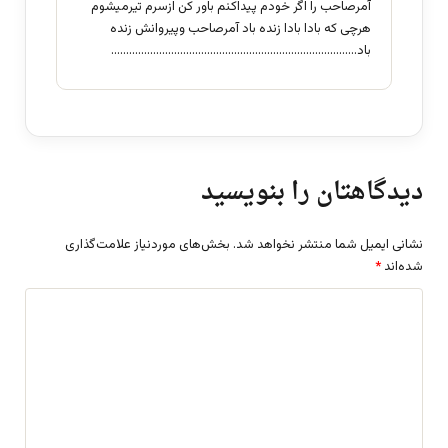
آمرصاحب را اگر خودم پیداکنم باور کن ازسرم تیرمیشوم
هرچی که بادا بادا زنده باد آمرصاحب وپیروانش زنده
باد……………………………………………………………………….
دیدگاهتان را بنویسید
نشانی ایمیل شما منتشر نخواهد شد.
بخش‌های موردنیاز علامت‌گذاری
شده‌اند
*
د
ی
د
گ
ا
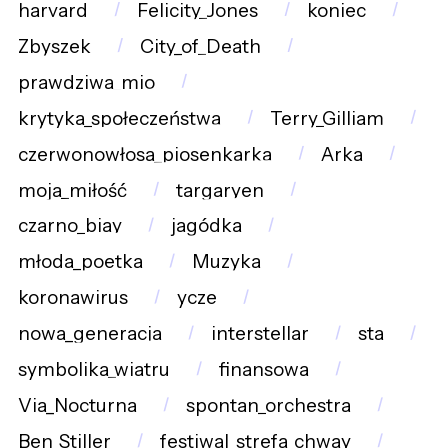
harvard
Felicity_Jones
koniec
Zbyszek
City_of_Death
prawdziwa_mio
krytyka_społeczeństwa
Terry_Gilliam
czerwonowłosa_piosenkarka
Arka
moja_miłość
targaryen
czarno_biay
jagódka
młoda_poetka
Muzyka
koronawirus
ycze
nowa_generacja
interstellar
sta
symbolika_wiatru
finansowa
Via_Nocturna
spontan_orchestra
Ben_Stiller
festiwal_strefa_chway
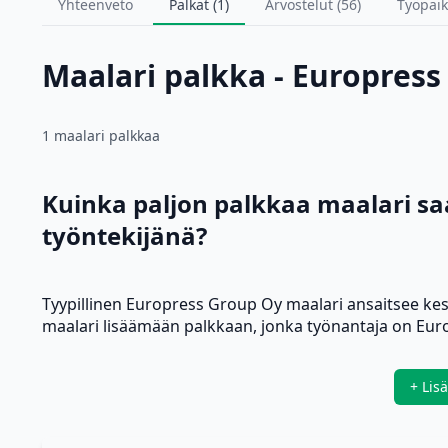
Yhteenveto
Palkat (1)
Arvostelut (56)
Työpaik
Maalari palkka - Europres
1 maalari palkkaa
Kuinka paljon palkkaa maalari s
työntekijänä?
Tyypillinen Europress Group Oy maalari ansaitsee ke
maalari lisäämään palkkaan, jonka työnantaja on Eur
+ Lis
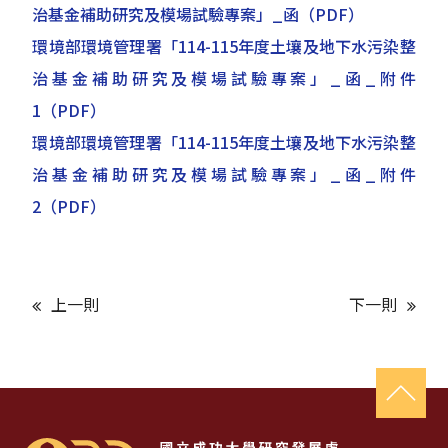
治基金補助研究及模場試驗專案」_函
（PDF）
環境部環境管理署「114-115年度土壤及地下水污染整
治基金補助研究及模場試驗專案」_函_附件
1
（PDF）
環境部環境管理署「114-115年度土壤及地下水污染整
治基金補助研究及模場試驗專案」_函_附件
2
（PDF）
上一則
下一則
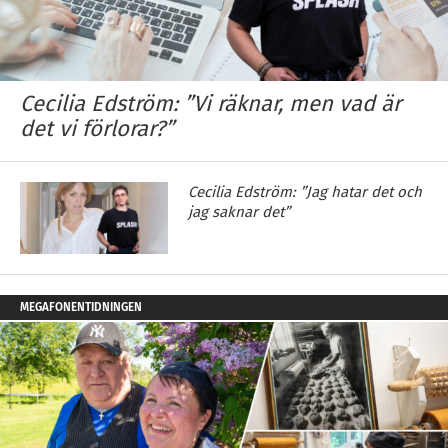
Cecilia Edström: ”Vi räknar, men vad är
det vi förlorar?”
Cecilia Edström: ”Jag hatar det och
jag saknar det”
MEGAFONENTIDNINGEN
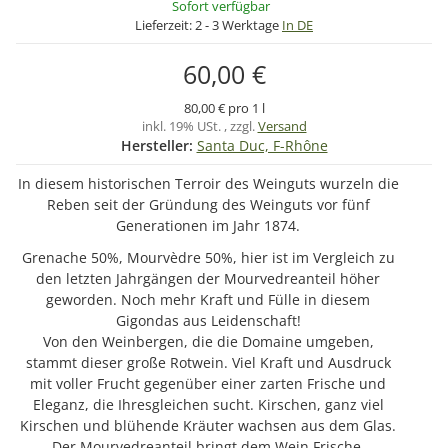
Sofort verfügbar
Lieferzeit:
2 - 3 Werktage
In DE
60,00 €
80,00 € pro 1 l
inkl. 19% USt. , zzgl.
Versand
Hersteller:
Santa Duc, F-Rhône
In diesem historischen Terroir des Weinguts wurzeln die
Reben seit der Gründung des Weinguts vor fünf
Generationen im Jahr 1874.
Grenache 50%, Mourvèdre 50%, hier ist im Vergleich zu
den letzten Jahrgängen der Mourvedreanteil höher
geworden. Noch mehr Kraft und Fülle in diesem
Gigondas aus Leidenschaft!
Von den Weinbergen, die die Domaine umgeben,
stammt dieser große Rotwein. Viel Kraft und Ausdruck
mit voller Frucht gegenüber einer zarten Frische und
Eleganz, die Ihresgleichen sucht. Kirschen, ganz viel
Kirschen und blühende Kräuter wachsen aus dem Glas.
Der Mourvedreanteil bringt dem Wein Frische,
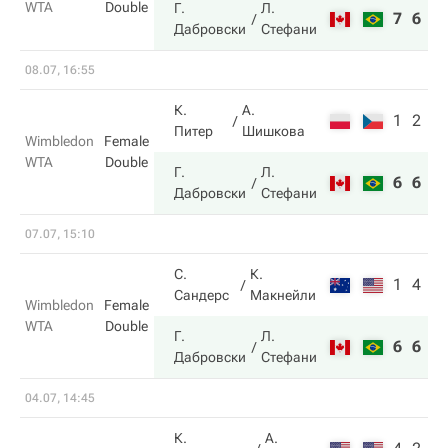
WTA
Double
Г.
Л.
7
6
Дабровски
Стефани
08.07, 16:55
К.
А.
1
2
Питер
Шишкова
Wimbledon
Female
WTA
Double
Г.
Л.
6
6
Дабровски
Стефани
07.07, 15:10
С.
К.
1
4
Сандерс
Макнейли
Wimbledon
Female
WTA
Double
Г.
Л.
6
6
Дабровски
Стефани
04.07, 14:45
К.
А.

=-=-=-=-=

Please convert the records from the line with "räknar, men vad är" to the line with "Der Mourvedreanteil bringt", both ends included, into a Markdown table with the columns Row and Line. Give one row per line, skipping blank lines and leaving the pictures out.

| Row | Line |
|---|---|
| 1 | Cecilia Edström: ”Vi räknar, men vad är |
| 2 | det vi förlorar?” |
| 3 | Cecilia Edström: ”Jag hatar det och |
| 4 | jag saknar det” |
| 5 | MEGAFONENTIDNINGEN |
| 6 | Sofort verfügbar |
| 7 | Lieferzeit: |
| 8 | 2 - 3 Werktage |
| 9 | In DE |
| 10 | 60,00 € |
| 11 | 80,00 € pro 1 l |
| 12 | inkl. 19% USt. , zzgl. |
| 13 | Versand |
| 14 | Hersteller: |
| 15 | Santa Duc, F-Rhône |
| 16 | In diesem historischen Terroir des Weinguts wurzeln die |
| 17 | Reben seit der Gründung des Weinguts vor fünf |
| 18 | Generationen im Jahr 1874. |
| 19 | Grenache 50%, Mourvèdre 50%, hier ist im Vergleich zu |
| 20 | den letzten Jahrgängen der Mourvedreanteil höher |
| 21 | geworden. Noch mehr Kraft und Fülle in diesem |
| 22 | Gigondas aus Leidenschaft! |
| 23 | Von den Weinbergen, die die Domaine umgeben, |
| 24 | stammt dieser große Rotwein. Viel Kraft und Ausdruck |
| 25 | mit voller Frucht gegenüber einer zarten Frische und |
| 26 | Eleganz, die Ihresgleichen sucht. Kirschen, ganz viel |
| 27 | Kirschen und blühende Kräuter wachsen aus dem Glas. |
| 28 | Der Mourvedreanteil bringt dem Wein Frische, |